**About this exercise:** Each line of the data has to be retyped exactly as it is.

**Data provided:**
:::
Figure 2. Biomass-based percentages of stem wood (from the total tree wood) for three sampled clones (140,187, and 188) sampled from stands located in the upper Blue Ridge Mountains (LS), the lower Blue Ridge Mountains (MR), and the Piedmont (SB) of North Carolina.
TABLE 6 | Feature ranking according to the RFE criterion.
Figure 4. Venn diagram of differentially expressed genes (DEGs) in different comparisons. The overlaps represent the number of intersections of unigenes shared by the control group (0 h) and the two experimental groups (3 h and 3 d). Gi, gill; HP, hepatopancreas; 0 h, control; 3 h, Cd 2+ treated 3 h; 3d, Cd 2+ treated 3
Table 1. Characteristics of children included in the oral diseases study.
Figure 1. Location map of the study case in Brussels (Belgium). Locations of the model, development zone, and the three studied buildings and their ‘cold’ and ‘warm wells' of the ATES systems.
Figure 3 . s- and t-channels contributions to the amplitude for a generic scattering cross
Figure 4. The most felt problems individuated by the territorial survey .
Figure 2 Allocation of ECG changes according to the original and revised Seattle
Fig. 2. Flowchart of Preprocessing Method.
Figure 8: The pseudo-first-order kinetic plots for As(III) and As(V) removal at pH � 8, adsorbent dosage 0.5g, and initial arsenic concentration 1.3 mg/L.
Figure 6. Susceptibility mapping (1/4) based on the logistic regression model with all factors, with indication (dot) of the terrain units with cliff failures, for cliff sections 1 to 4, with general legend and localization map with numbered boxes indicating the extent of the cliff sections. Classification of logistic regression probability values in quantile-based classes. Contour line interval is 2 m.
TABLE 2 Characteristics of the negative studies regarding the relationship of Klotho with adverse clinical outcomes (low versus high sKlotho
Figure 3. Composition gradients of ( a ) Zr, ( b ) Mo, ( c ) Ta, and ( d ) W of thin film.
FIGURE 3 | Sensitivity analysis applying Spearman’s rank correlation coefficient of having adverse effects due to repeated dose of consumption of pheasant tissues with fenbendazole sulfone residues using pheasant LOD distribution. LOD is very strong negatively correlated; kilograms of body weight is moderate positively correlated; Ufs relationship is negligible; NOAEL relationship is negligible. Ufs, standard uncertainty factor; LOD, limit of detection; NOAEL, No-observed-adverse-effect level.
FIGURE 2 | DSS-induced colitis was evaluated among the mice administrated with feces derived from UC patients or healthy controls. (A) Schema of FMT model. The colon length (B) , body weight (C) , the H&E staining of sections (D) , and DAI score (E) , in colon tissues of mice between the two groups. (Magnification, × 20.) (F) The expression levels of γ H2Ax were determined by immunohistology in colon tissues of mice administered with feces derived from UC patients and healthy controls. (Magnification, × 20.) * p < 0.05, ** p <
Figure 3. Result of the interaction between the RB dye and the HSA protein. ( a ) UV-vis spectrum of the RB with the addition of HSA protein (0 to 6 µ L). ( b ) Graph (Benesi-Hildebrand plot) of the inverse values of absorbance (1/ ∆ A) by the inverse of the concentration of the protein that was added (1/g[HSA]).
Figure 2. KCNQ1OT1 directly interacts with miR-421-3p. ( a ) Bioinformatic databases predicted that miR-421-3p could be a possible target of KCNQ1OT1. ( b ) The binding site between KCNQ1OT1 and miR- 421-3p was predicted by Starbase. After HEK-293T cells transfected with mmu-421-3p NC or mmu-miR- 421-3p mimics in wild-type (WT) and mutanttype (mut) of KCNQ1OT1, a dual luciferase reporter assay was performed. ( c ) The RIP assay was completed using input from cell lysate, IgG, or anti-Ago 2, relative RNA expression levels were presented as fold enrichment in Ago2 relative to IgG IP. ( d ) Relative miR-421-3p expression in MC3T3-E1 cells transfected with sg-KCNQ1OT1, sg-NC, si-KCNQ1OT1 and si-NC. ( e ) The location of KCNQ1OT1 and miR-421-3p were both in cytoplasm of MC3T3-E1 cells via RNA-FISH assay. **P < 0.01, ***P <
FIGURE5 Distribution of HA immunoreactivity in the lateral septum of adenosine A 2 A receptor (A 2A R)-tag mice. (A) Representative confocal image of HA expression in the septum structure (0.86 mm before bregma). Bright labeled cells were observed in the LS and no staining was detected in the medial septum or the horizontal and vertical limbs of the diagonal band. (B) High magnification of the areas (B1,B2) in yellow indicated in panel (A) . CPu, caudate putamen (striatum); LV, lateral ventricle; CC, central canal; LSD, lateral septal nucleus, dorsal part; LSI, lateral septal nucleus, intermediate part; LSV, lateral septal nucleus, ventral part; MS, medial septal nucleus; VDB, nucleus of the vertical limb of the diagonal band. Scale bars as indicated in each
:::
**Written response:**
Figure 2. Biomass-based percentages of stem wood (from the total tree wood) for three sampled clones (140,187, and 188) sampled from stands located in the upper Blue Ridge Mountains (LS), the lower Blue Ridge Mountains (MR), and the Piedmont (SB) of North Carolina.
TABLE 6 | Feature ranking according to the RFE criterion.
Figure 4. Venn diagram of differentially expressed genes (DEGs) in different comparisons. The overlaps represent the number of intersections of unigenes shared by the control group (0 h) and the two experimental groups (3 h and 3 d). Gi, gill; HP, hepatopancreas; 0 h, control; 3 h, Cd 2+ treated 3 h; 3d, Cd 2+ treated 3
Table 1. Characteristics of children included in the oral diseases study.
Figure 1. Location map of the study case in Brussels (Belgium). Locations of the model, development zone, and the three studied buildings and their ‘cold’ and ‘warm wells' of the ATES systems.
Figure 3 . s- and t-channels contributions to the amplitude for a generic scattering cross
Figure 4. The most felt problems individuated by the territorial survey .
Figure 2 Allocation of ECG changes according to the original and revised Seattle
Fig. 2. Flowchart of Preprocessing Method.
Figure 8: The pseudo-first-order kinetic plots for As(III) and As(V) removal at pH � 8, adsorbent dosage 0.5g, and initial arsenic concentration 1.3 mg/L.
Figure 6. Susceptibility mapping (1/4) based on the logistic regression model with all factors, with indication (dot) of the terrain units with cliff failures, for cliff sections 1 to 4, with general legend and localization map with numbered boxes indicating the extent of the cliff sections. Classification of logistic regression probability values in quantile-based classes. Contour line interval is 2 m.
TABLE 2 Characteristics of the negative studies regarding the relationship of Klotho with adverse clinical outcomes (low versus high sKlotho
Figure 3. Composition gradients of ( a ) Zr, ( b ) Mo, ( c ) Ta, and ( d ) W of thin film.
FIGURE 3 | Sensitivity analysis applying Spearman’s rank correlation coefficient of having adverse effects due to repeated dose of consumption of pheasant tissues with fenbendazole sulfone residues using pheasant LOD distribution. LOD is very strong negatively correlated; kilograms of body weight is moderate positively correlated; Ufs relationship is negligible; NOAEL relationship is negligible. Ufs, standard uncertainty factor; LOD, limit of detection; NOAEL, No-observed-adverse-effect level.
FIGURE 2 | DSS-induced colitis was evaluated among the mice administrated with feces derived from UC patients or healthy controls. (A) Schema of FMT model. The colon length (B) , body weight (C) , the H&E staining of sections (D) , and DAI score (E) , in colon tissues of mice between the two groups. (Magnification, × 20.) (F) The expression levels of γ H2Ax were determined by immunohistology in colon tissues of mice administered with feces derived from UC patients and healthy controls. (Magnification, × 20.) * p < 0.05, ** p <
Figure 3. Result of the interaction between the RB dye and the HSA protein. ( a ) UV-vis spectrum of the RB with the addition of HSA protein (0 to 6 µ L). ( b ) Graph (Benesi-Hildebrand plot) of the inverse values of absorbance (1/ ∆ A) by the inverse of the concentration of the protein that was added (1/g[HSA]).
Figure 2. KCNQ1OT1 directly interacts with miR-421-3p. ( a ) Bioinformatic databases predicted that miR-421-3p could be a possible target of KCNQ1OT1. ( b ) The binding site between KCNQ1OT1 and miR- 421-3p was predicted by Starbase. After HEK-293T cells transfected with mmu-421-3p NC or mmu-miR- 421-3p mimics in wild-type (WT) and mutanttype (mut) of KCNQ1OT1, a dual luciferase reporter assay was performed. ( c ) The RIP assay was completed using input from cell lysate, IgG, or anti-Ago 2, relative RNA expression levels were presented as fold enrichment in Ago2 relative to IgG IP. ( d ) Relative miR-421-3p expression in MC3T3-E1 cells transfected with sg-KCNQ1OT1, sg-NC, si-KCNQ1OT1 and si-NC. ( e ) The location of KCNQ1OT1 and miR-421-3p were both in cytoplasm of MC3T3-E1 cells via RNA-FISH assay. **P < 0.01, ***P <
FIGURE5 Distribution of HA immunoreactivity in the lateral septum of adenosine A 2 A receptor (A 2A R)-tag mice. (A) Representative confocal image of HA expression in the septum structure (0.86 mm before bregma). Bright labeled cells were observed in the LS and no staining was detected in the medial septum or the horizontal and vertical limbs of the diagonal band. (B) High magnification of the areas (B1,B2) in yellow indicated in panel (A) . CPu, caudate putamen (striatum); LV, lateral ventricle; CC, central canal; LSD, lateral septal nucleus, dorsal part; LSI, lateral septal nucleus, intermediate part; LSV, lateral septal nucleus, ventral part; MS, medial septal nucleus; VDB, nucleus of the vertical limb of the diagonal band. Scale bars as indicated in each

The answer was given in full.